To make the HelpDesk contact form work properly, adjust the DMARC policy from aspf=s (strict) to aspf=r (relaxed).
This change allows subdomains to meet SPF requirements, facilitating smoother email authentication without significantly compromising security.
Differences between relaxed and strict alignment
- Relaxed alignment (aspf=r): Permits subdomains to satisfy SPF, giving greater flexibility.
- Strict alignment (aspf=s): Requires exact domain matches, improving security but reducing flexibility.
To adjust the DMARC policy, follow these steps:
- Access DNS management. Log in to your domain registrar or DNS hosting provider.
- Locate DMARC record. Find the current DMARC record in your DNS settings. It typically looks like _dmarc.yourdomain.com.

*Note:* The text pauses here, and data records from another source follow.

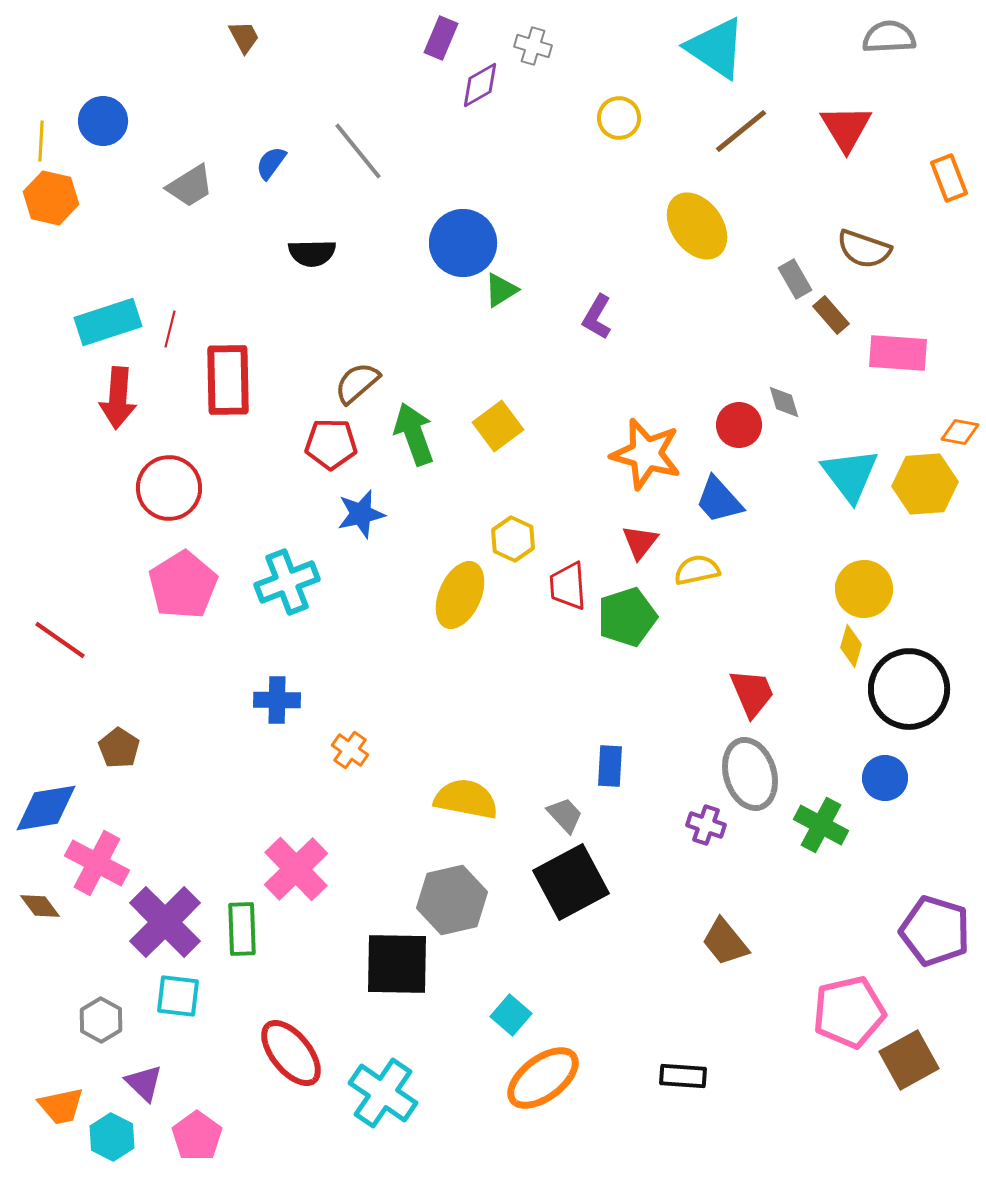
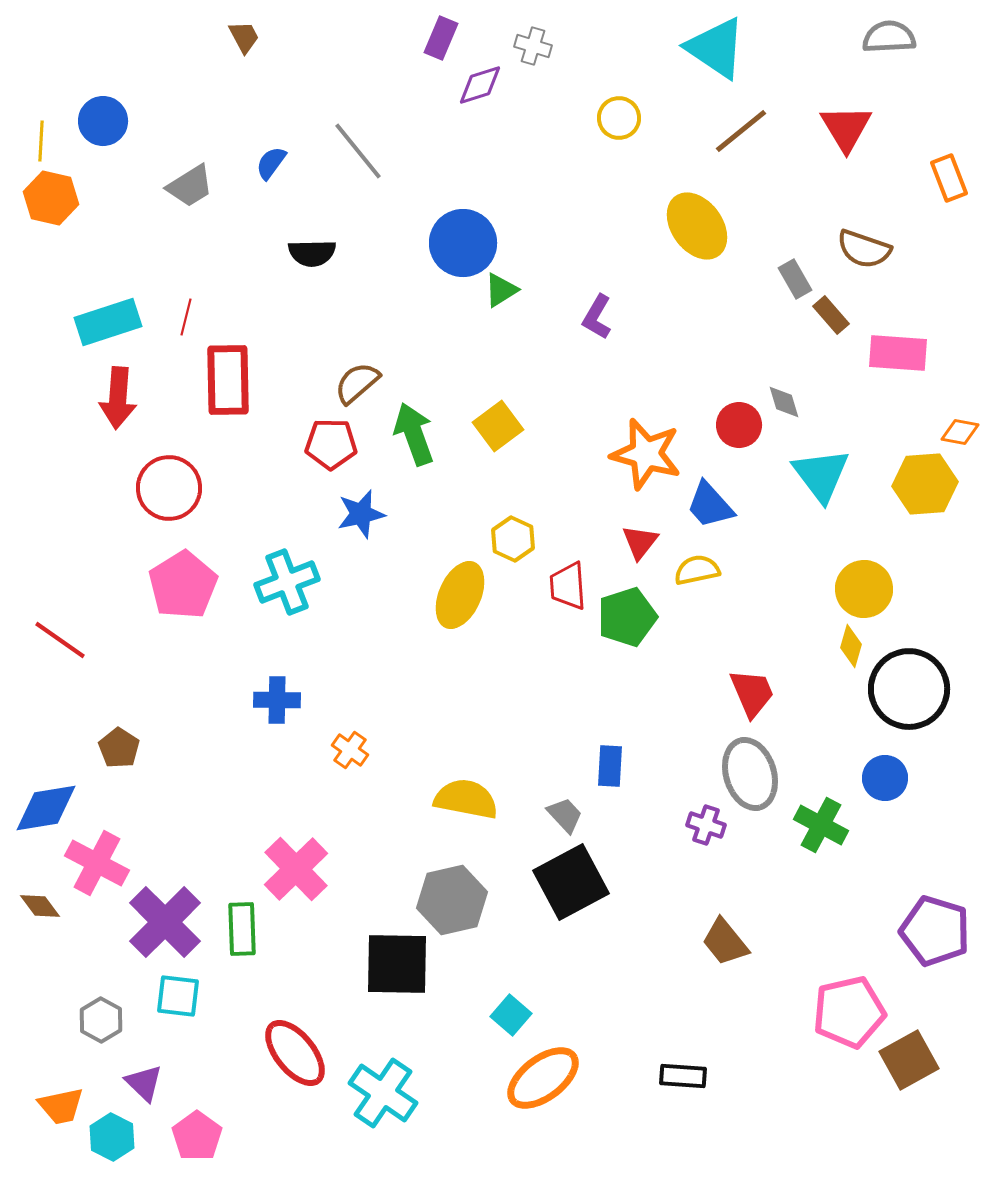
purple diamond at (480, 85): rotated 12 degrees clockwise
red line at (170, 329): moved 16 px right, 12 px up
cyan triangle at (850, 475): moved 29 px left
blue trapezoid at (719, 500): moved 9 px left, 5 px down
red ellipse at (291, 1053): moved 4 px right
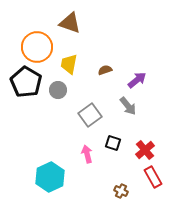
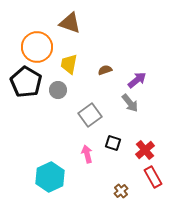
gray arrow: moved 2 px right, 3 px up
brown cross: rotated 24 degrees clockwise
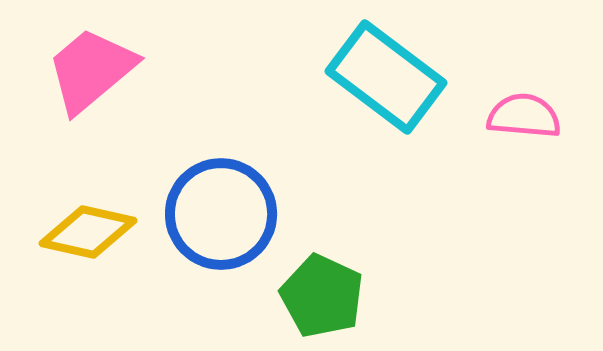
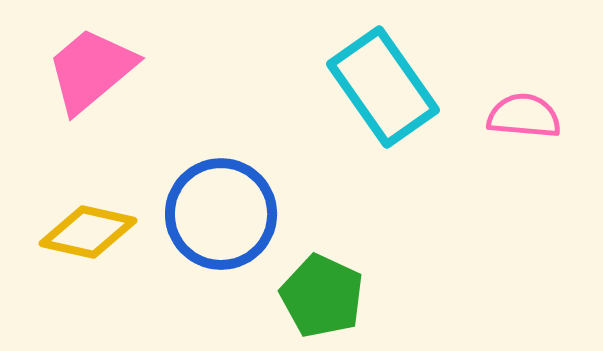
cyan rectangle: moved 3 px left, 10 px down; rotated 18 degrees clockwise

- Edit DMARC policy. Change the aspf tag from aspf=s (strict) to aspf=r (relaxed). The updated record should look something like this: v=DMARC1; p=none; sp=none; aspf=r;
- Save changes. Save the updated DNS settings.
Read the following example to fully understand the process.
Relaxed SPF alignment:
- DMARC Record: v=DMARC1; p=none; rua=mailto:dmarc-alert@example.com; aspf=r;
- From Address: sales@marketing.example.com
- Return Path: marketing.example.com
- Result: SPF is relaxedly aligned.
Relaxed DKIM alignment:
- DMARC Record: v=DMARC1; p=none; rua=mailto:dmarc-alert@example.com; adkim=r;
- From Address: sales@marketing.example.com
- DKIM Domain: example.
- Result: DKIM is relaxedly aligned.